Whether the U.S. has acceded to what the Polish government was demanding as a precondition to having missiles located on its territory is not yet clear. The government has said that Poland will need U.S. Patriot or THAAD missiles to strengthen its air defense system if it is going to counter the security risks from having parts of the shield within its borders. Russia has already threatened to aim missiles at Poland if the deal goes ahead.

Another issue awaiting clarification is whether the Bush administration will agree to a Polish proposal to sign a bilateral treaty similar to those the U.S. has with other allies. Rice was evasive when questioned and merely said that Poland already had strong security guarantees by dint of its NATO membership.

At Rice and Sikorski's joint press conference, journalists were informed that Polish Prime Minister Donald Tusk would be visiting the United States in early March. This will be Tusk's first visit to America as head of Polish government. Sikorski had earlier met with Vice-President Dick Cheney and Bush's national security advisor Stephen Hadley. Polish operations in Iraq and Afghanistan were also discussed.
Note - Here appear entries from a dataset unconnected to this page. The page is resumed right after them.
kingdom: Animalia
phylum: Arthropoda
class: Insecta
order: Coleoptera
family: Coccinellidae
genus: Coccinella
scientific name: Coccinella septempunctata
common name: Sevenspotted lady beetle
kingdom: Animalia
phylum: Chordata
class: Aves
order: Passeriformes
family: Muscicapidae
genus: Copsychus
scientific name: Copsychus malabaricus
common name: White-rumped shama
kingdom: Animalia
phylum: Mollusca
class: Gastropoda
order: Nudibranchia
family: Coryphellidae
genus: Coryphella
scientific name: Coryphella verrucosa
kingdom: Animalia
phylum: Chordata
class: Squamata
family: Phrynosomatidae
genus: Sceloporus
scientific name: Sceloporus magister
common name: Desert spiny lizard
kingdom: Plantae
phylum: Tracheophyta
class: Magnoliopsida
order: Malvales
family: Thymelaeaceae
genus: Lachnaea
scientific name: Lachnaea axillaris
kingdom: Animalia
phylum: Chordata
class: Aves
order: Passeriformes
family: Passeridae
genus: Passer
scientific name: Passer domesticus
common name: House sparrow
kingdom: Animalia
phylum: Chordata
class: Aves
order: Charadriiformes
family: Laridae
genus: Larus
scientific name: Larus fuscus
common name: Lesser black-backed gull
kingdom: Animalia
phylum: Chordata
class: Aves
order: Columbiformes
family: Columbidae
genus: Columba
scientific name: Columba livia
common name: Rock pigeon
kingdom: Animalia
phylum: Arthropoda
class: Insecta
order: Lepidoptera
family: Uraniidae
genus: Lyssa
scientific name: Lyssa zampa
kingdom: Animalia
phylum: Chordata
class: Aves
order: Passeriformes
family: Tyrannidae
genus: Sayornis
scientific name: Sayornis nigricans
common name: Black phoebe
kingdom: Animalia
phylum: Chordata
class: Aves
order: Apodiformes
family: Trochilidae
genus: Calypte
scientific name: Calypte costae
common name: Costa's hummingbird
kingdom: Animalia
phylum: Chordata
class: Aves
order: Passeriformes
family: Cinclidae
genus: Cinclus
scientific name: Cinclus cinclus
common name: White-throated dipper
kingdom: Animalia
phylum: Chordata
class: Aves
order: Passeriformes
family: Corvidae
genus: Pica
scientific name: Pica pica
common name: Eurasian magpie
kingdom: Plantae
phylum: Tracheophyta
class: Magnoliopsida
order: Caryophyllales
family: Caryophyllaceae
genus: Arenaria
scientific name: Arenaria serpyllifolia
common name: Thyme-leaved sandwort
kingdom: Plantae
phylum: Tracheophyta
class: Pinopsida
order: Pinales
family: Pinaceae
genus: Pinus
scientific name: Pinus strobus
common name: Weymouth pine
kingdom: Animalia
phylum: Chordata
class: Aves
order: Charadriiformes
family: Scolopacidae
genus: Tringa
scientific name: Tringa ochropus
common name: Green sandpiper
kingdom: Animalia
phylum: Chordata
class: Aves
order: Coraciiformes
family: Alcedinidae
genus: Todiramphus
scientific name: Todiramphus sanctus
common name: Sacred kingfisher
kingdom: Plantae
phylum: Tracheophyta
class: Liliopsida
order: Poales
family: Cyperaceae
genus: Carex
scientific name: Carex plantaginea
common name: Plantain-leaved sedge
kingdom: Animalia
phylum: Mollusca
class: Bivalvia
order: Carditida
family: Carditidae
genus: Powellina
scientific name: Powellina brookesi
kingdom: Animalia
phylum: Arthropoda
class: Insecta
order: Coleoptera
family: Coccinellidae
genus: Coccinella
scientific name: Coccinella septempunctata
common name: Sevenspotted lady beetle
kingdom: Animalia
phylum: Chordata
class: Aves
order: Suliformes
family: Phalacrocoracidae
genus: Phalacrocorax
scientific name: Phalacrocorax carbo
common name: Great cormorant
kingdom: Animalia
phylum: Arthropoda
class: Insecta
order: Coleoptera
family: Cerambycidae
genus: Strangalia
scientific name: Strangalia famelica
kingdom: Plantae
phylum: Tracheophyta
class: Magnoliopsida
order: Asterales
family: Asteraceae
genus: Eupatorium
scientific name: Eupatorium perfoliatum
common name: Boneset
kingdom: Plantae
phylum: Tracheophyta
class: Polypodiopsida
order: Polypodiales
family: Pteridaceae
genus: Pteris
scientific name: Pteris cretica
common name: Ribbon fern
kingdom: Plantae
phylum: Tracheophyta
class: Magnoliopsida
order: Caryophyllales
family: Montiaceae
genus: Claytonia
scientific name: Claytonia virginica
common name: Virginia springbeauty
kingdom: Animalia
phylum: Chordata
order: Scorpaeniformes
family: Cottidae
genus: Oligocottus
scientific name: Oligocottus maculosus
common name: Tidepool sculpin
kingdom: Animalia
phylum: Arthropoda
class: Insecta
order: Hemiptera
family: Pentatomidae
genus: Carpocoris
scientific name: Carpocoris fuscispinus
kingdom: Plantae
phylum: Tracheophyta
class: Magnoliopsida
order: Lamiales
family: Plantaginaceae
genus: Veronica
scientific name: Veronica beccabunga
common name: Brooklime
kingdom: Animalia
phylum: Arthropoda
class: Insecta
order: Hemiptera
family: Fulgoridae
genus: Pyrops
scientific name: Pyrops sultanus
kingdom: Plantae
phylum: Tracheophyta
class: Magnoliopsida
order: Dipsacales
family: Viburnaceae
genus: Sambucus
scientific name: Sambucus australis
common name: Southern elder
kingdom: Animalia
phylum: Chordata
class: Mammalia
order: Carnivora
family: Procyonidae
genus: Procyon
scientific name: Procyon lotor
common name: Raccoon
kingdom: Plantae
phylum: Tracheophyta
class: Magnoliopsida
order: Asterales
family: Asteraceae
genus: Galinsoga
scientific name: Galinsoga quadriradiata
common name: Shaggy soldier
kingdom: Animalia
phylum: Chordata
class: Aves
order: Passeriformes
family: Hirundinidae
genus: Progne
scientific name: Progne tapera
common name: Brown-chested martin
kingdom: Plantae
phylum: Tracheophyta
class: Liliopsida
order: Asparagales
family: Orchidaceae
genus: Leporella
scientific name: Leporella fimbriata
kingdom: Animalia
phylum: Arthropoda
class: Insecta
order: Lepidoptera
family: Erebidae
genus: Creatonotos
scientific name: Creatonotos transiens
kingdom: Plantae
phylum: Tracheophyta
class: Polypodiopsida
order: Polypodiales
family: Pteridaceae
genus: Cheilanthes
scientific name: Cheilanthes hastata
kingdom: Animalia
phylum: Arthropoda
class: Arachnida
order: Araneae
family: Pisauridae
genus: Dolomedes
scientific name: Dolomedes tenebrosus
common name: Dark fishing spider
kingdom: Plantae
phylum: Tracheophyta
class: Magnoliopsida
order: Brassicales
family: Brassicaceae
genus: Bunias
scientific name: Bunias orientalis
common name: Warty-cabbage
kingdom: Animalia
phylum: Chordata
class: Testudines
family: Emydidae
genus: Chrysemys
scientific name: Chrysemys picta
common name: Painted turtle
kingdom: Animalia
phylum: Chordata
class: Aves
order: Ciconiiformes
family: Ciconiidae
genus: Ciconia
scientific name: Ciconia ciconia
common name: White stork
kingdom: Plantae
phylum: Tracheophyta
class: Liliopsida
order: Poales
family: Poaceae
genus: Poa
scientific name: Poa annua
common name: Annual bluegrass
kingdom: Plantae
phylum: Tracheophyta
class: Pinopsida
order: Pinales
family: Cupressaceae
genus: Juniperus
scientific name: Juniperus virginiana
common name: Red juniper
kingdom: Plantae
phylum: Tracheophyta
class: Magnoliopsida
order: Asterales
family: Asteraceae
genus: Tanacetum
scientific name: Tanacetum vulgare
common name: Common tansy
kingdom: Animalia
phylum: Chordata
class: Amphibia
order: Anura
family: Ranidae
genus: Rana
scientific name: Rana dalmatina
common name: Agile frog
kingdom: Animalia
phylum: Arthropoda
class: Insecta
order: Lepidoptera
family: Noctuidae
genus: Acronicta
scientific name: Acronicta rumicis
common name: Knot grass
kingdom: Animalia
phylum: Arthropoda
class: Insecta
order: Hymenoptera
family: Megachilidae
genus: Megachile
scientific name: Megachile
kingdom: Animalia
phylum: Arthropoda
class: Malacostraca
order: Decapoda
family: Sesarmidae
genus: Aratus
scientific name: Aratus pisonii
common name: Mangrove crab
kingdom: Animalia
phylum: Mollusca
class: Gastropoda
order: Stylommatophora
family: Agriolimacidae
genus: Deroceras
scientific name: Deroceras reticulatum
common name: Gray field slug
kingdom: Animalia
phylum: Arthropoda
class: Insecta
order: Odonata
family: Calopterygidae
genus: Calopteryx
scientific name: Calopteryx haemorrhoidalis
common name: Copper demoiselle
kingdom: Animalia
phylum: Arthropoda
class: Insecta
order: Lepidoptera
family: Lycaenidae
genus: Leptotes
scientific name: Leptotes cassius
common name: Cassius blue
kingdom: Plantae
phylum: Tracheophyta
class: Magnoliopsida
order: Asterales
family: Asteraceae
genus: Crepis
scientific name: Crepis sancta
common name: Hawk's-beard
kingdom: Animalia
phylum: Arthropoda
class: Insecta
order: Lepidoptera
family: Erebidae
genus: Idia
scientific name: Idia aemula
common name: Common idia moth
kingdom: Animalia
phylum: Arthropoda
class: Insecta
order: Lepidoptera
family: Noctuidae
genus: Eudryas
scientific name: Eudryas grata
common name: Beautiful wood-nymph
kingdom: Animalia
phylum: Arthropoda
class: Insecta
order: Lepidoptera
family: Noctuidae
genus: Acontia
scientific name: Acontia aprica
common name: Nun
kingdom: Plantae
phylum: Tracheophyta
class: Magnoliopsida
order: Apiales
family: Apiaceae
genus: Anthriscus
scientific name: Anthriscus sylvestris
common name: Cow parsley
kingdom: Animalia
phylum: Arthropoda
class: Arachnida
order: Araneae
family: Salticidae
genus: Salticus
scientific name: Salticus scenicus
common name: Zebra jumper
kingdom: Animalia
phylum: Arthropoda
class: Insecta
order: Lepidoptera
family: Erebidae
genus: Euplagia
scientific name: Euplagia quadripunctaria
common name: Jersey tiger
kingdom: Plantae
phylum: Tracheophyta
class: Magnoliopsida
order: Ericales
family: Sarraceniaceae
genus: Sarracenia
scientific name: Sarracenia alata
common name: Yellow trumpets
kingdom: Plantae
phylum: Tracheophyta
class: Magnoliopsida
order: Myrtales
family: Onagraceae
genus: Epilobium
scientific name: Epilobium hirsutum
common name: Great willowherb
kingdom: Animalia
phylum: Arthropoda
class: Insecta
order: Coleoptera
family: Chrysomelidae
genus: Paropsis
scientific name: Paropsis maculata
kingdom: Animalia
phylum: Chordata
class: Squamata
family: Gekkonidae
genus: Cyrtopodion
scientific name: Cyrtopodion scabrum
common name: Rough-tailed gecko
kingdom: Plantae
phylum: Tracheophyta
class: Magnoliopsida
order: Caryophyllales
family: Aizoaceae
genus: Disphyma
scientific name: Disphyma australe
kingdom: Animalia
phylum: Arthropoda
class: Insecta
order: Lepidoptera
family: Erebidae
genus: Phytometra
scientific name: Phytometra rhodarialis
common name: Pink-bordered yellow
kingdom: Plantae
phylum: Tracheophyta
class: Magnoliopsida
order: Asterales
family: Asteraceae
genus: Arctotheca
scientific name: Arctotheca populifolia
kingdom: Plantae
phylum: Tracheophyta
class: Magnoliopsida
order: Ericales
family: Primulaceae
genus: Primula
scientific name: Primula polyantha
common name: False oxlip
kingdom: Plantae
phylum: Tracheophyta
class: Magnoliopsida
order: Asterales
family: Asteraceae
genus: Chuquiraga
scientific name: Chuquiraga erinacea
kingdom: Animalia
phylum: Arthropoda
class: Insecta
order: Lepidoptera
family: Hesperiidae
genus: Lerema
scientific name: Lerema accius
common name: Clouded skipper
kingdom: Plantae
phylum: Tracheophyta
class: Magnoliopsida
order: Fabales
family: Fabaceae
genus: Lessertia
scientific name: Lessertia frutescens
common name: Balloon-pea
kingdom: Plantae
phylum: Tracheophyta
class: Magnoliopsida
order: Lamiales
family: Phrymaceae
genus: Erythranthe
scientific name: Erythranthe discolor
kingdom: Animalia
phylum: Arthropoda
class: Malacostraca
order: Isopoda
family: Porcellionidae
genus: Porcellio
The minister's Washington talks drew a sharp response from Moscow. On Feb. 3 Dmitry Rogozin, Russia's permanent representative to NATO, warned Poland against having parts of the U.S. shield on its territory. He added that he had expected a lot more from Tusk's government. "We took the new Polish prime minister at his word when he said the matter would be decided by means of dialogue with Washington, Brussels and Moscow. It is now clear that the dialogue with Moscow has ended before it even began," Rogozin said.